"They come very seldom now," pursued the old woman, not hearing or not comprehending. "It is dull, you understand. You, Sir, are Don Eugenio, are you not?" She nodded palsywise toward the white bed, where a broken guitar lay between two baskets of withered flowers.
"I was to tell you——" She broke off and lifted a hand half-way to her brow, but let it drop. "I was to tell you, if you came, that her letter was true, and always the lamp had been lit for you only. It burns still, you see. She loved you, my little one did; and she was good—always, though she laughed, she was good."
Fuentes stepped to the bed and took the guitar in his hands. Some blow had broken in the sounding-board, and one of the strings had snapped.
"There is no blood upon it," went on the old woman in the same tone that seemed pitilessly striving not to hurt. "The little one scarcely bled at all. But Don Diego struck hard, and somehow the guitar was broken, yet it may have been with her elbow as she fell. It was not treachery, you understand. At first she believed that in his jealousy he meant to betray you, but he meant only to murder. And she, discovering this, dressed herself in your clothes and took your place in the line that night: I heard her playing down the stairs: they were all playing 'My love, she lives in Salamanca'—that was the tune—your own tune, Don Eugenio—and she, with her mask on, singing bravely, the third in the line. She was short, you remember—oh, perhaps a head and shoulders shorter than you!—but Don Diego, outside the door in the darkness, could not see well, or maybe he was misled by your guitar.
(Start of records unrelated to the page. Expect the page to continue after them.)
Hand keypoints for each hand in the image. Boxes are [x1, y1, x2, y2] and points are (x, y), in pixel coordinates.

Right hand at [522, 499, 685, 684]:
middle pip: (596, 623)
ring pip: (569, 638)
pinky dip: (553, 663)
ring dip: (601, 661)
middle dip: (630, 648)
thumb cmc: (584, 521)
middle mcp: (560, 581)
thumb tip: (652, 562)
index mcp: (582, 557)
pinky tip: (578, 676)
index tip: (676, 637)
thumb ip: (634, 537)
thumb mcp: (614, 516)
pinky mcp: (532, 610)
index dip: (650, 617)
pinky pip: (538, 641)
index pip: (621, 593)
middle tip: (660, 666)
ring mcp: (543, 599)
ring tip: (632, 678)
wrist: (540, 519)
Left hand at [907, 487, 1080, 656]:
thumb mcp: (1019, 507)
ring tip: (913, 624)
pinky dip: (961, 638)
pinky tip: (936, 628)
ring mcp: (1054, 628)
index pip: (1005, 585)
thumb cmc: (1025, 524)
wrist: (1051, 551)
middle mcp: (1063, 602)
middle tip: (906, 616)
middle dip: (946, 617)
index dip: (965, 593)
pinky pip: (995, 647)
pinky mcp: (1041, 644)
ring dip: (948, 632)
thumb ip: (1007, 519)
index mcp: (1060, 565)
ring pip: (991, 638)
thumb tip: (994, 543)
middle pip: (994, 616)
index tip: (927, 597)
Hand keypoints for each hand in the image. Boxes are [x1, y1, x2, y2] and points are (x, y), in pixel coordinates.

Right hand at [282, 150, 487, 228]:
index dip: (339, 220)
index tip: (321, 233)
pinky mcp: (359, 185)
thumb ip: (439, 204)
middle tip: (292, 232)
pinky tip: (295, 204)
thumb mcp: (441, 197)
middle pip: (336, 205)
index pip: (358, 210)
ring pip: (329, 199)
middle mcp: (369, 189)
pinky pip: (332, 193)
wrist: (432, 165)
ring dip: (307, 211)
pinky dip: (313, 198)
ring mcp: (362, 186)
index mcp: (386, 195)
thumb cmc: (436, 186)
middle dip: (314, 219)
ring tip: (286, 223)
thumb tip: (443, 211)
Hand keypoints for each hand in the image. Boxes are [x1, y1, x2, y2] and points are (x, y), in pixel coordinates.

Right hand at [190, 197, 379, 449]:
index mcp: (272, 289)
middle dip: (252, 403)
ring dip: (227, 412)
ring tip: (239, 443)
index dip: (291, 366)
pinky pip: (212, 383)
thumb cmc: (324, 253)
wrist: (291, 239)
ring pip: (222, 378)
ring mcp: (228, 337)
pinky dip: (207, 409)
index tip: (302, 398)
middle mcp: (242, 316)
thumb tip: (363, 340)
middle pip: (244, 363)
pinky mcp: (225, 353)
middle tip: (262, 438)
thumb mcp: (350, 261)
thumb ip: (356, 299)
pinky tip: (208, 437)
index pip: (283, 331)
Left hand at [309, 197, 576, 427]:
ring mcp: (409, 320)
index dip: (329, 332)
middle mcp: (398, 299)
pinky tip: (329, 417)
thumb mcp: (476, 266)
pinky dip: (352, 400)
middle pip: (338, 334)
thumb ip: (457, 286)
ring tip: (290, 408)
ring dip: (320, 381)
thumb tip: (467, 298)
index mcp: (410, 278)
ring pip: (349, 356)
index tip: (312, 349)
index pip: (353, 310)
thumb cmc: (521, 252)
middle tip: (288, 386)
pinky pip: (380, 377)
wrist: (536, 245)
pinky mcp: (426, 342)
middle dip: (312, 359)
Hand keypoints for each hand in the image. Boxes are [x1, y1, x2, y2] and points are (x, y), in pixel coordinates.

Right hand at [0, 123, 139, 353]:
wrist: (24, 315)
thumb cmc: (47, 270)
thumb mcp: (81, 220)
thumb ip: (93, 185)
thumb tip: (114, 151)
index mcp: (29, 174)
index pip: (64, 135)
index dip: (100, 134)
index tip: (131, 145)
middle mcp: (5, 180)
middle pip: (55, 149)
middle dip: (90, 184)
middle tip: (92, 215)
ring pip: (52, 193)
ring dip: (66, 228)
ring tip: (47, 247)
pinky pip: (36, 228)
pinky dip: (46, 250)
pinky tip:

And, afterwards, Don Sebastian ran him through. They brought her upstairs to me and laid her on the bed. She was breathing yet, but for a very little while: and I was to tell you—I was to tell you——" She broke off again, seeking to remember.
"Was it something about the lamp, Doña Isabel?"
"Yes, that was it—but I have told you already, eh? Only for you she had ever lit it: for years, yet always and only for you...."
He crept past me, the guitar beneath his arm, and I followed. He went like a blind man, groping between the stair-rail and the wall.